At our institution, we recently implemented the breath hold technique, based on our institutional experience and on the other published reports, such as that by Becker-Schiebe et al.8 Those authors conducted a study of 130 patients to determine whether the mean heart dose—the most commonly used parameter to determine the cardiac risk of radiotherapy—is correlated with the dose to the LAD during breathing-adapted radiotherapy. In that study, 71 free-breathing patients were compared to 59 gated patients. The use of breathing-adapted RT significantly reduced the Dmean heart from 2.7 to 2.4 Gy, while the Dmean LAD decreased from 11.1 to 9.3 Gy (p = 0.04).
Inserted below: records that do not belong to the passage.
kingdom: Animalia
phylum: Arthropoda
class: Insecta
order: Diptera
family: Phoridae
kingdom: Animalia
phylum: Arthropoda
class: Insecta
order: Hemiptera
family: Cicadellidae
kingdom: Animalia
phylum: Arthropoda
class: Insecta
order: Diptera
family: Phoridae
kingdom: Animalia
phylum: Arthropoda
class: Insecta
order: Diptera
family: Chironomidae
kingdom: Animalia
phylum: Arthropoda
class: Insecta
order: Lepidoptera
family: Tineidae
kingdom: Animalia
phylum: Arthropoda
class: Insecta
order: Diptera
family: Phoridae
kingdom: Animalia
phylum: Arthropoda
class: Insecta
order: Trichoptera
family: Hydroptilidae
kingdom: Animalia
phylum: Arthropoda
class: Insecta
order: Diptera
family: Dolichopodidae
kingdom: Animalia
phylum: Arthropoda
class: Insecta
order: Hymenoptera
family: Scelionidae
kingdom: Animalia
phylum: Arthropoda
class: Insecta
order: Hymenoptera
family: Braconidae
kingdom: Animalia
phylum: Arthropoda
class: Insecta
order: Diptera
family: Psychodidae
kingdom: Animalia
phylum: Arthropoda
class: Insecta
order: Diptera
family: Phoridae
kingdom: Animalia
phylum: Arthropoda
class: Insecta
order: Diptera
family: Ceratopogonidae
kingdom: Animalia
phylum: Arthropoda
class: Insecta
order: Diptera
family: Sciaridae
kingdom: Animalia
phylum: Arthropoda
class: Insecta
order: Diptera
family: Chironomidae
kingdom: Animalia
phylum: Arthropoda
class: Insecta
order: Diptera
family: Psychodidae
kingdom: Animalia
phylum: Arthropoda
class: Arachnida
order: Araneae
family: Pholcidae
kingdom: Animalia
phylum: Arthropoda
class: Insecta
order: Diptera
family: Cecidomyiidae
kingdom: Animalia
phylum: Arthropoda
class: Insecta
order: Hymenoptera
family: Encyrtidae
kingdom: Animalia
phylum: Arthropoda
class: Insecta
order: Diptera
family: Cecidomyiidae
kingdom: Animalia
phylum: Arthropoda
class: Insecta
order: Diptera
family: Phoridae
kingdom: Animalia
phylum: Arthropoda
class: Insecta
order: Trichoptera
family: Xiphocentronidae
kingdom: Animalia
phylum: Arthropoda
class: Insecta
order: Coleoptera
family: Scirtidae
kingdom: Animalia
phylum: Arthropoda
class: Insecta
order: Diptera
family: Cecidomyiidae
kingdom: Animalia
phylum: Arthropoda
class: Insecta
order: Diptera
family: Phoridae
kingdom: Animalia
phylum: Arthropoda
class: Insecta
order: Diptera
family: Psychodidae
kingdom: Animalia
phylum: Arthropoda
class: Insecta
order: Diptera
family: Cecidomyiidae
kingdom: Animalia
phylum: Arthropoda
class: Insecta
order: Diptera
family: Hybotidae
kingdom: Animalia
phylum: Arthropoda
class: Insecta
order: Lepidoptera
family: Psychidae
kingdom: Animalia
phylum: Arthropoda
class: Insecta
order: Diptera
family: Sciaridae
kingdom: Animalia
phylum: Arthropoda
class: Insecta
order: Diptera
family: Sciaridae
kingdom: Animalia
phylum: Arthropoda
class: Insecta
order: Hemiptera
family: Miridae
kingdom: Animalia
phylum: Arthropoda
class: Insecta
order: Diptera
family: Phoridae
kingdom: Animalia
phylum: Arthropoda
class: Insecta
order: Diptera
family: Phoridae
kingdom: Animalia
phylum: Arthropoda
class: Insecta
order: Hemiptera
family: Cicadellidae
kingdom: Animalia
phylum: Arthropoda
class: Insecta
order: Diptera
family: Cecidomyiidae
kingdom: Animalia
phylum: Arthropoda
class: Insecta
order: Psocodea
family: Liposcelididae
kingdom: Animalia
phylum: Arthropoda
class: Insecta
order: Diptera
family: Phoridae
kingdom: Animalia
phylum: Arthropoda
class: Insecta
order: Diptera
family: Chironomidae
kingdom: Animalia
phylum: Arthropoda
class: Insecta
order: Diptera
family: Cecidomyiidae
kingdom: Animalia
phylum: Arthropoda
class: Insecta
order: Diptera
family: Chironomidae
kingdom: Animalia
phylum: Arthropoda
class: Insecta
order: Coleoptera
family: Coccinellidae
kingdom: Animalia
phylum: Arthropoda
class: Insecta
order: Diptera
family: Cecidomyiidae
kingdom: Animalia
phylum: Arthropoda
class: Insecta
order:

5.3. Study strengths and limitations

The main limitations of this study are the small sample size and the retrospective design. However, given the scarcity of concrete clinical data on radiation dose to the LAD, this study provides valuable data to help determine whether the LAD should be specifically contoured.

6. Conclusion

In this sample of 14 patients, the range of maximum doses to the left anterior descending coronary artery varied widely, with doses as high as 54 Gy in some cases. Although the precise dose constraints for the LAD have not yet been established, the available evidence indicates that this should be kept as low as possible in patients with left-sided breast cancer. The findings presented in this study led us to implement changes in routine clinical practice—primarily the use of the breath hold technique and a decrease in CT slice size from 5 mm to 2.5 mm—at our institution in order to reduce the radiation dose to the heart. The radiation tolerance dose for the coronary arteries remains uncertain and larger studies with long-term follow-up are needed to establish a dose–response relationship between the dose and coronary artery stenosis.

Financial disclosure

None declared.

Conflict of interest

None declared.

Acknowledgments

We would like to thank Bradley Londres for his invaluable assistance in improving the writing in this manuscript.